Étymologie: Se lier avec…Les membres de l’équipe sont à l’aise quand il s’agit de montrer leur vulnérabilité.

Marche à suivre:

  1. Renforcer la connaissance de vos collaborateur sur le plan professionnel et personnel 
  2. Développer une culture du retour d’expérience : « ce que tu apportes à l’équipe, c’est… tes talents…»
  3. Education aux toxines relationnelles d’équipe ( L’attaque, la défense, le mépris, la fuite) et à ses antidotes 
  4. Chercher des solutions plutôt que des coupables. 
  5. Enrichir son regard et créer un langage commun. Exemple: la méthodologie DESC
  6. Effectuer une évaluation 360°
  7. Des dynamiques d’équipe régulières et du parrainage renforcé

Confrontations saines

La confrontation saine est le fait d’accepter le conflit, comme un élément sain pour adresser les enjeux de l’équipe dans le respect de la diversité des points de vue. 

  1. Reconnaître que la confrontation est saine et nécessaire« mettre les pieds dans le plat » 
  2. Prendre l’engagement de ne pas clore un sujet tant qu’on n’est pas allée au bout
  3. Un leader qui rassure et confirme la plus-value de la confrontation en cours
  4. Surmonter son désir de protéger les gens en interrompant une conversation houleuse qui peut aller vers la confrontation quand le besoin s’en fait sentir

Engagement véritable

L’engagement est la disposition à mettre en œuvre les décisions et plans d’action décidés.
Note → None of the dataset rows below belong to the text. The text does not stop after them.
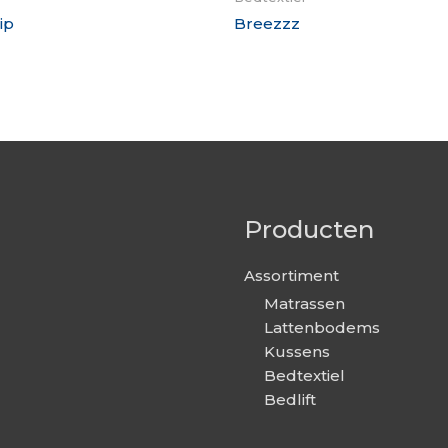
ip
Breezzz
Producten
Assortiment
Matrassen
Lattenbodems
Kussens
Bedtextiel
Bedlift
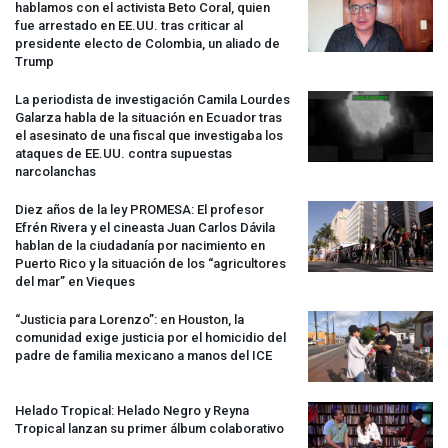
hablamos con el activista Beto Coral, quien
fue arrestado en EE.UU. tras criticar al
presidente electo de Colombia, un aliado de
Trump
La periodista de investigación Camila Lourdes
Galarza habla de la situación en Ecuador tras
el asesinato de una fiscal que investigaba los
ataques de EE.UU. contra supuestas
narcolanchas
Diez años de la ley
PROMESA
: El profesor
Efrén Rivera y el cineasta Juan Carlos Dávila
hablan de la ciudadanía por nacimiento en
Puerto Rico y la situación de los “agricultores
del mar” en Vieques
“Justicia para Lorenzo”: en Houston, la
comunidad exige justicia por el homicidio del
padre de familia mexicano a manos del
ICE
Helado Tropical: Helado Negro y Reyna
Tropical lanzan su primer álbum colaborativo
Il est lié à la clarté de la décision et de son acceptation (réelle et non feinte) et au sens que l’on donne à son action.

  1. S’assurer que les décisions prises sont bien appliquées et respectées.
  2. Établir des échéances et préciser les premières étapes du plan d’action 
  3. Etudier les scénarios possibles dans une dynamique de conduite du changement (au cas où il y a de la paralysie) 
  4. Un leader qui identifie, développe et sollicite les qualités de son équipe
  5. Donner du sens, faire adhérer à une vision commune.  

Responsabilité mutuelle

Chaque membre de l’équipe se tient mutuellement responsable de la mise en oeuvre des plans d’action.
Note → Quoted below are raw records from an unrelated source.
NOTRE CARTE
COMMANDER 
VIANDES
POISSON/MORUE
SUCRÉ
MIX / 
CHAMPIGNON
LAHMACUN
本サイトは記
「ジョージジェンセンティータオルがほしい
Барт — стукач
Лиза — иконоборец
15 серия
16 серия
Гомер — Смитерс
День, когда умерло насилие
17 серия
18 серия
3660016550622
  1. Établir et diffuser des objectifs et des indicateurs de performance
  2. Un leader qui agit quand c’est nécessaire comme « arbitre »
  3. Chacun devient acteur sur ses objectifs respectifs et communique dessus.

Résultats d’équipe

Les équipiers se concentrent sur l’atteinte de résultats collectifs avec des objectifs clairs définis en amont

  1. Définir et s’assurer que les indicateurs clés de performance sont bien compris et acceptés
  2. Établir un système d’encouragement fondé sur les résultats 
  3. Le leader et chaque membre de l’équipe restent objectifs et alignés sur des objectifs communs avec des responsabilités clairement identifiées.
travail d'équipe

3. Conclusion

 

Si l’on résume, construire une équipe qui fonctionne est un travail quotidien qui sollicite un diagnostic précis, notamment grâce à des outils tels que le modèle de Lencioni.

De plus, cela suppose de développer ses compétences humaines, relationnelles et managériales au niveau individuel et collectif.

Pourquoi est-ce si important ? Car si vous souhaitez prendre soin des patients et sécuriser la qualité des soins dans la durée tout en participant au développement et la bonne santé économique de votre établissement, cela fait sens d’investir du temps et de l’énergie pour travailler sur les 5 fondamentaux que nous vous avons présenté.

C’est pourquoi, nous partageons la conviction que prendre soin des professionnels de santé, et du fonctionnement de vos équipes est un enjeu de santé publique pour mieux prendre en charge les patients.